(ЦИТИРУЕМЫЙ ТЕКСТ)

§ §

Между тем временные границы демонстрируют свою непроницаемость. Корнелиус не может предвидеть ни свое будущее, ни судьбу сокровенной книги – Замолея. Историк Николас, будучи в шаге от разгадки судьбы библиотеки Ивана Грозного (Либереи) и обладая необходимой информацией, совершает роковую ошибку, как будто бы навсегда оставляя загадку без надежды на раскрытие. Обнаружение искомого предмета (историческая ценность, сундук – «алтын-толобас») подменено встречей с девушкой и женитьбой на ней как обретением ценности (ср. омонимию названия сундука и имени героини – Алтын). Такое переозначивание, мена означаемых при сохранении означающего – характерный постмодернистский прием.
Таким образом История демонстрирует свою непроницаемость для того, кто, предпринимая ментальное путешествие, пытается проникнуть в ее пространство. В отличие от «трансфера» в географическом и культурном пространстве аналогичная операция во времени невозможна.
Николаса Фандорина исторические штудии привлекали как возможность «[y]знать как можно больше о человеке из прошлого: как он жил, о чем думал, коснуться вещей, которыми он владел – и тогда тот, кто навсегда скрылся во тьме, озарится светом, и окажется, что никакой тьмы и в самом деле не существует.
Это была не рациональная позиция, а внутреннее чувство, плохо поддающееся словам. Уж во всяком случае не следовало делиться столь безответственными, полумистическими воззрениями с профессором Крисби. Собственно, Фандорин потому и специализировался не по древней истории, а по девятнадцатому веку, что вглядеться во вчерашний день было проще, чем в позавчерашний. Но изучение биографий так называемых исторических деятелей не давало ощущения личной причастности. Николас не чувствовал своей связи с людьми, и без него всем известными. Он долго думал, как совместить приватный интерес с профессиональными занятиями, и в конце концов решение нашлось. Как это часто бывает, ответ на сложный вопрос был совсем рядом – в отцовском кабинете, на каминной полке, где стояла неприметная резная шкатулка черного дерева»[1064]1064
Акунин Борис. Алтын-толобас: Роман. СПб., 2002. С. 9–10. Далее при цитировании романа страницы этого издания указываются в тексте статьи.

§ §

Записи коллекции
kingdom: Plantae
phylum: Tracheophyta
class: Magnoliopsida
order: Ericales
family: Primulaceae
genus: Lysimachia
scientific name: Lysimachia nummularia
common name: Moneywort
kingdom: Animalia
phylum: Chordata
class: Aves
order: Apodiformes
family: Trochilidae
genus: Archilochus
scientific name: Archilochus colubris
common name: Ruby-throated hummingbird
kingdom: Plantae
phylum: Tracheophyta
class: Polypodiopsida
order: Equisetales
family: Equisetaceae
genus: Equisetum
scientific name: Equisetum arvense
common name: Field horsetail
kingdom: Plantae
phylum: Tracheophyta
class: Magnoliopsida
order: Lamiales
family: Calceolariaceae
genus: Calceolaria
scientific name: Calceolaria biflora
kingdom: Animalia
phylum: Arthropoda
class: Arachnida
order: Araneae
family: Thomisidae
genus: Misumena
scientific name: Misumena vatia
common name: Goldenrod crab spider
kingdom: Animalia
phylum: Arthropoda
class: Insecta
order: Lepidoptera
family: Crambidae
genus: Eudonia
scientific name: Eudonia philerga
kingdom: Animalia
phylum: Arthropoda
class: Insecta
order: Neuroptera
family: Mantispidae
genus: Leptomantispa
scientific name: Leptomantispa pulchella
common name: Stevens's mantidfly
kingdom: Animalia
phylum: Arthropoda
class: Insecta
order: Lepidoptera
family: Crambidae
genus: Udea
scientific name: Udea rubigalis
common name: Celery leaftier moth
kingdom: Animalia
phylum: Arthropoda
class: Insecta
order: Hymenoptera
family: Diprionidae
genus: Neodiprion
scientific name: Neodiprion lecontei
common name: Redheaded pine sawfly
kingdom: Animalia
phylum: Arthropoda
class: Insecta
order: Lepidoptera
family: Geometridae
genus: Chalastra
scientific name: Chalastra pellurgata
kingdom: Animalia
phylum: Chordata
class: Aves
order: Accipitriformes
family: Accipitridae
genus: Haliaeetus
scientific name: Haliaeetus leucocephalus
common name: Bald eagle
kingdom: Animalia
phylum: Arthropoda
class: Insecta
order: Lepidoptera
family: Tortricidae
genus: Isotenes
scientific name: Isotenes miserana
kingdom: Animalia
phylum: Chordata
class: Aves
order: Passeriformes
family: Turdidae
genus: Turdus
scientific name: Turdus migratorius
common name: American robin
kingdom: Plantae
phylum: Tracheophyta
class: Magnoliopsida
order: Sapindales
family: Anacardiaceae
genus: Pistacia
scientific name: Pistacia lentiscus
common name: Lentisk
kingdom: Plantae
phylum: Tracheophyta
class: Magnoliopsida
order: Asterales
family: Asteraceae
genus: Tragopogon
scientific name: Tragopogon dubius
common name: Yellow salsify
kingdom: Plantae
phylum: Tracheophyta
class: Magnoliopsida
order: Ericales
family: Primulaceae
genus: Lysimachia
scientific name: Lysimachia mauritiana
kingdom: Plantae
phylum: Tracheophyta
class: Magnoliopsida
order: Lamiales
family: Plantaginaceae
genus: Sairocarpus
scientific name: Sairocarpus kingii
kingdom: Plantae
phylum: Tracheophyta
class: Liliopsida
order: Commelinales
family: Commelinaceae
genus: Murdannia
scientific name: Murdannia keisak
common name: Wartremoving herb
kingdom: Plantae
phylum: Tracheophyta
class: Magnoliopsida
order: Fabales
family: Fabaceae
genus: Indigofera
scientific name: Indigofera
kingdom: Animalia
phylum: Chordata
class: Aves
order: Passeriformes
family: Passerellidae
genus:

§ §

(ЗАДАНИЯ)
1. Отредактируйте отрывок о романе «Алтын-толобас»: перепишите его от слов "Между тем временные" до слов "характерный постмодернистский прием." включительно, поставив "Корнелий" вместо "Корнелиус".
2. Ответьте по отрывку о романе «Алтын-толобас» на вопросы:
(a) Как в отрывке названа библиотека Ивана Грозного?
(b) По какому веку специализировался Фандорин?
(c) Где стояла неприметная резная шкатулка черного дерева?
3. Продолжите отрывок о романе «Алтын-толобас» с того места, на котором он заканчивается.

(ОТВЕТЫ К ЗАДАНИЯМ)
1.
Между тем временные границы демонстрируют свою непроницаемость. Корнелий не может предвидеть ни свое будущее, ни судьбу сокровенной книги – Замолея. Историк Николас, будучи в шаге от разгадки судьбы библиотеки Ивана Грозного (Либереи) и обладая необходимой информацией, совершает роковую ошибку, как будто бы навсегда оставляя загадку без надежды на раскрытие. Обнаружение искомого предмета (историческая ценность, сундук – «алтын-толобас») подменено встречей с девушкой и женитьбой на ней как обретением ценности (ср. омонимию названия сундука и имени героини – Алтын). Такое переозначивание, мена означаемых при сохранении означающего – характерный постмодернистский прием.

2.
(a) Либерея.
(b) По девятнадцатому веку.
(c) В отцовском кабинете, на каминной полке.

3.
[Закрыть].
Однако именно этот личностный контакт с прошлым, желание вжиться в сознание человека иной эпохи оказываются невозможны, как демонстрируют разыскания Николаса, связанные с завещанием предка: текст завещания был прочитан не совсем точно, понять поступки Корнелиуса его потомок не смог, в исторически достоверную семейную легенду о женитьбе на дочери боярина Матфеева не поверил. Terra incognita для Николаса – даже жизнь его деда Эраста Петровича: «К сожалению, вследствие сугубой деликатности занятий этого сыщика-джентльмена, Николас обнаружил очень мало документальных следов его деятельности, поэтому вместо научной статьи пришлось опубликовать в иллюстрированном журнале серию полубеллетризованных скетчей, основанных на семейных преданиях. С точки зрения профессиональной репутации затея была сомнительной» (с. 12).
С точки зрения, на которой стоит автор «Алтына-толобаса», история может быть предметом различного рода литературных/культурных игр (одной из которых и занят автор), являясь видом воображаемого. Но ее постижение, ее адекватное представление нереальны. В этой связи можно вспомнить утверждение Ж. Дерриды, ставшее одним из ключевых основоположений постмодернистской рецепции Прошлого, Истории: «Рациональность, которая управляет письмом в его расширенном и углубленном понимании, уже не исходит из логоса; она начинает работу деструкции (déstruction): не развал, но подрыв, де-конструкцию (dé-construction) всех тех значений, источником которых был логос. В особенности это касается значения истины»[1065]1065
Деррида Ж. О грамматологии / Пер. с фр., вступ. ст. и коммент. Н.С. Автономовой. М., 2000. С. 24.
[Закрыть].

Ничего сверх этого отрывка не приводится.